Dans l’oubli de mon corps
Et de tout ce qu’il touche
Je me souviens de vous.
Dans l’effort d’un palmier
Près des mers étrangères
Malgré tant de distances
Voici ce que je découvre
Tout ce qui faisait vous,
Et puis je vous oublie
Le plus fort que je peux
Je vous montre comment
Faire en moi pour mourir.
Et je ferme les yeux
Pour vous voir revenir
Du plus loin de moi-même
Où vous avez failli
Solitaire, périr.
Jules Supervielle
Vous êtes un grand constructeur de ponts dans l’espace, écrivait Rilke à Supervielle.

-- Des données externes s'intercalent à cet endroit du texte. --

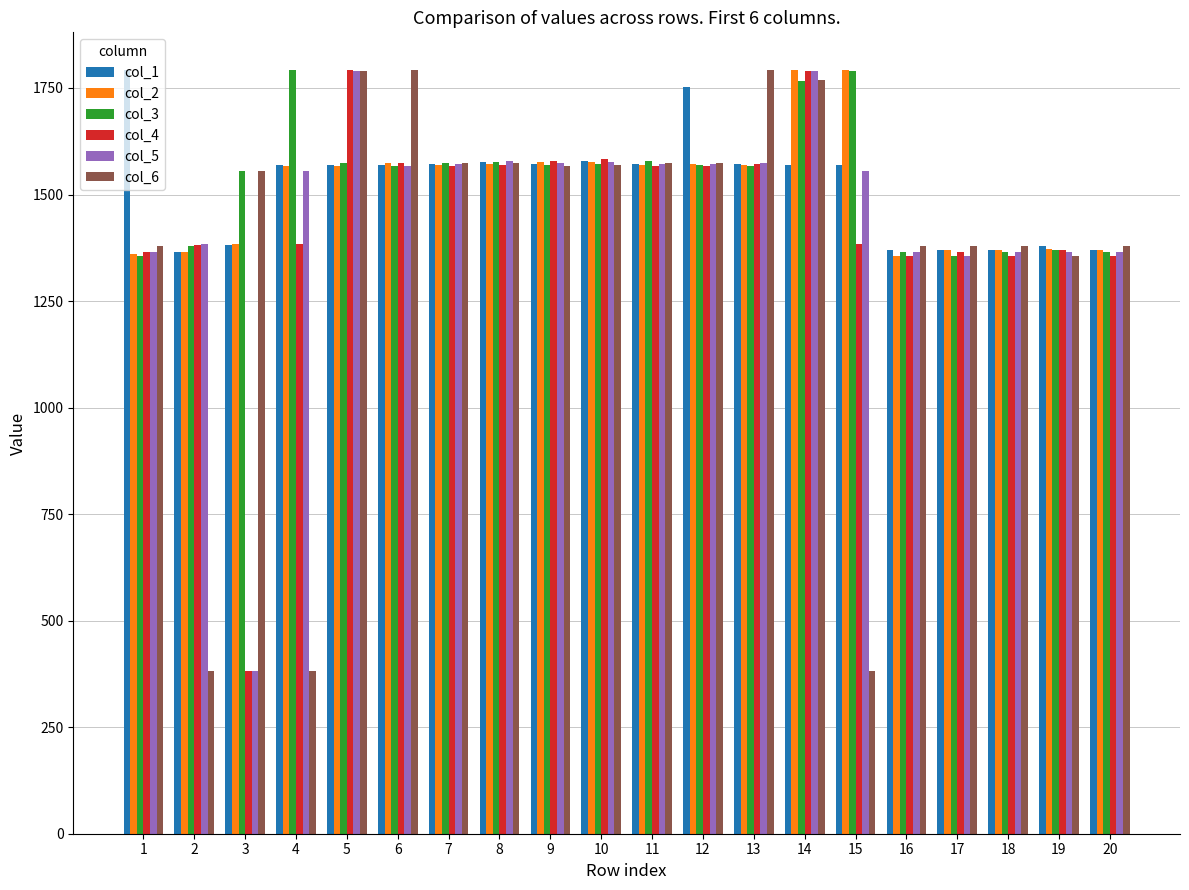

What is the difference between the maximum and minimum values in the col_2 series?

436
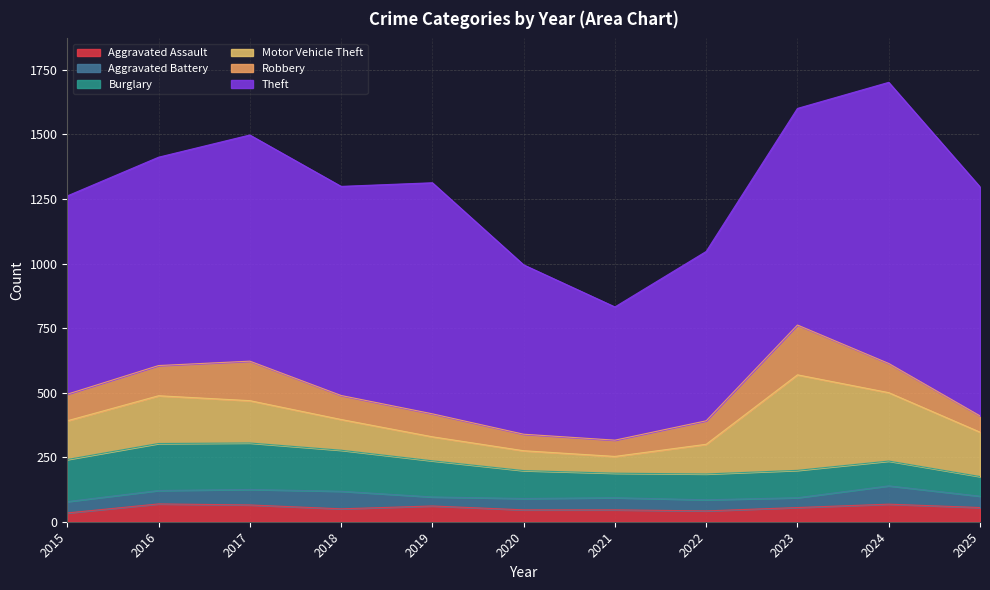

Rank the series by their maximum value, from lowest to highest.

Aggravated Assault, Aggravated Battery, Burglary, Robbery, Motor Vehicle Theft, Theft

Ponts entre deux cultures – l’Uruguay et la France, ponts entre le monde des vivants et le monde des morts, ponts entre le réel et l’irréel… Jules Supervielle disait de lui-même qu’il était « né sous les signes jumeaux du voyage et de la mort. » En 1884 Supervielle naît à Montévidéo, en Uruguay, de parents français. Cette même année, lors d’un voyage de sa famille en France, il perd ses parents à une semaine d’intervalle. Jules a huit mois. Il sera élevé en Uruguay par son oncle et sa tante qu’il croit être ses parents biologiques. A l’âge de neuf ans, le terrible secret de famille lui sera révélé de façon accidentelle et brutale. Il commence alors à copier des fables – le rêve et ses innombrables métamorphoses comme exorcisme de la réalité. La vie de Jules Supervielle sera rythmée par le va et vient de ses navigations entre la France et l’Uruguay, oscillation entre ses deux cultures. La mer, dit-il est son lieu. Il reconnaît avoir longtemps redouté la folie. Son travail poétique, qui sera salué par les plus grands noms de la littérature de son temps, sera un long cheminement pour s’éloigner des monstres obscurs tapis dans son inconscient.